Salako also noted that most Nigerians would choose to rather move on than go through the rigour of an autopsy to find out what went wrong.

She said, “If we have been carrying out autopsies and the necessary tests, I believe we would have had a headway by now and we would be able to better manage and maybe even prevent other cases that may arise.”

SIDS protocol in Western nations

In a conversation with Sunday PUNCH, a United-Kingdom-based Nigerian doctor, Dr Pamela Williams, said authorities in the Western world, specifically in the UK, would carry out an investigation even if it was a child that died.

She said, “I’ve managed just one case and that was in 2020. I was part of the team that handled the case and it all happened suddenly. I am not a paediatrician but I was doing a paediatric rotation at the time.

“In that case, all we knew was that the patient, that’s the child, was brought in as an emergency case and we had to start acting immediately. But within a few minutes, it was clear that sadly, the patient was dead. The child was about six or nine months and it was a Caucasian family.

“Within a few minutes after the child was pronounced dead, the police were there, social services also; there was a SIDS coroner involved, a pathology lab representative, laboratory services had to be contacted as well to let them know that there was a SIDS death so they could expect the samples, because only specific people can work on it.

“Everything was happening at the same time and it was incredible that they could pull this whole team over the weekend. So, there is what they call a SIDS protocol that happens right there in the ward, which is different from an autopsy, which will be carried out later.

“Since the death was still very fresh, we carried out several tests immediately. We took blood from the femoral vein of about two or three 20mls bottles, took some urine from the bladder, took some skin from the underarm for some biopsy, then we also did bone marrow tests.

“So, just imagine how traumatised the parents would be; this was within minutes of the death of their child and the doctors had to explain to them that there were investigations that had to go on and a nurse was specifically assigned for support and compassion purposes.”

Williams said the parents became suspects and their home became a crime scene until they were cleared of any form of involvement in the death of the child.

“Aside from wanting to find out if the child was murdered, they also wanted to know the circumstances that led to the death so they could prevent the next one.

“Here in the UK by rule, babies are not supposed to co-sleep; they must sleep in cots and must sleep on their backs, not on their tummies.

“Also, smoking in the home is not allowed, so they will check every detail to the littlest thing. Social services will also check for any possible case of domestic abuse, then collect history from the gynaecologist and paediatrician that handled both mother and child,” she added.

It’s June 2019 and Rebecca, who was now 25 years old, was pregnant with another child.

“I didn’t know until about eight weeks. I hadn’t seen my period since I gave birth in December 2018, till a month after the incident in May, then I didn’t see it again, so I wasn’t even bothered. I just thought my hormones were abnormal and would normalise when they were ready.

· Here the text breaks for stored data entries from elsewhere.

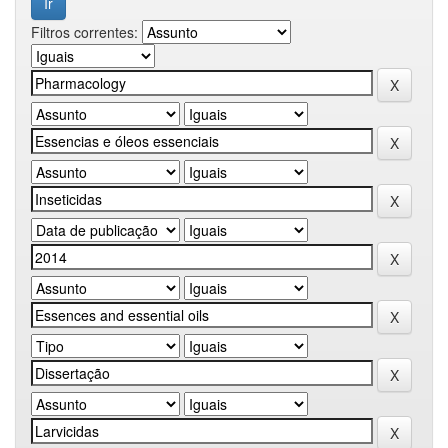
Filtros correntes: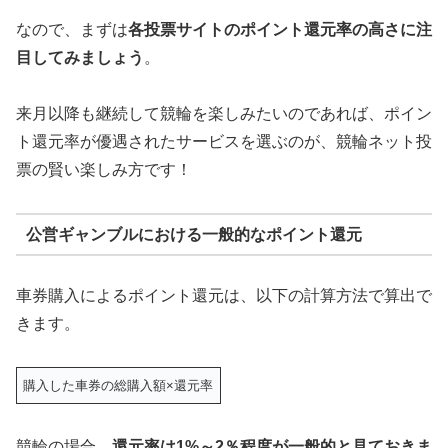
なので、まずは
各投票サイトのポイント還元率の高さに注
目してみましょう
。
来月以降も継続して競輪を楽しみたいのであれば、ポイン
ト還元率が優遇されたサービスを選ぶのが、競輪ネット投
票の賢い楽しみ方です！
公営ギャンブルにおける一般的なポイント還元
車券購入によるポイント還元は、以下の計算方法で算出で
きます。
購入した車券の総購入額×還元率
競輪の場合、
還元率は1%～2％程度が一般的と見ておきま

“Well, I was pregnant and that pregnancy was easier; no vomiting, swelling, spitting, back pain, nausea or dizziness. If not that my tummy grew bigger, I wouldn’t have believed I was pregnant; I worked till I was nine months!

“Then in March 2020, I went to a hospital for antenatal and they found out that I was already dilating. I didn’t even know, and I gave birth to a baby boy in 10mins,” Rebecca said.

She said after the birth of her second child, she sometime wouldn’t sleep at night because she thought she always had to be on guard to avoid a recurrence, but soon realised it wasn’t sustainable.

“My son is three years now, and I have a baby girl also, who is over one year already. We can only play our part as mothers and parents but God is the one who truly watches over our little ones. Since the incident, I have learned to hold on to him as my life depends on it, because to me, there’s a thin line between science and spirituality,” she added.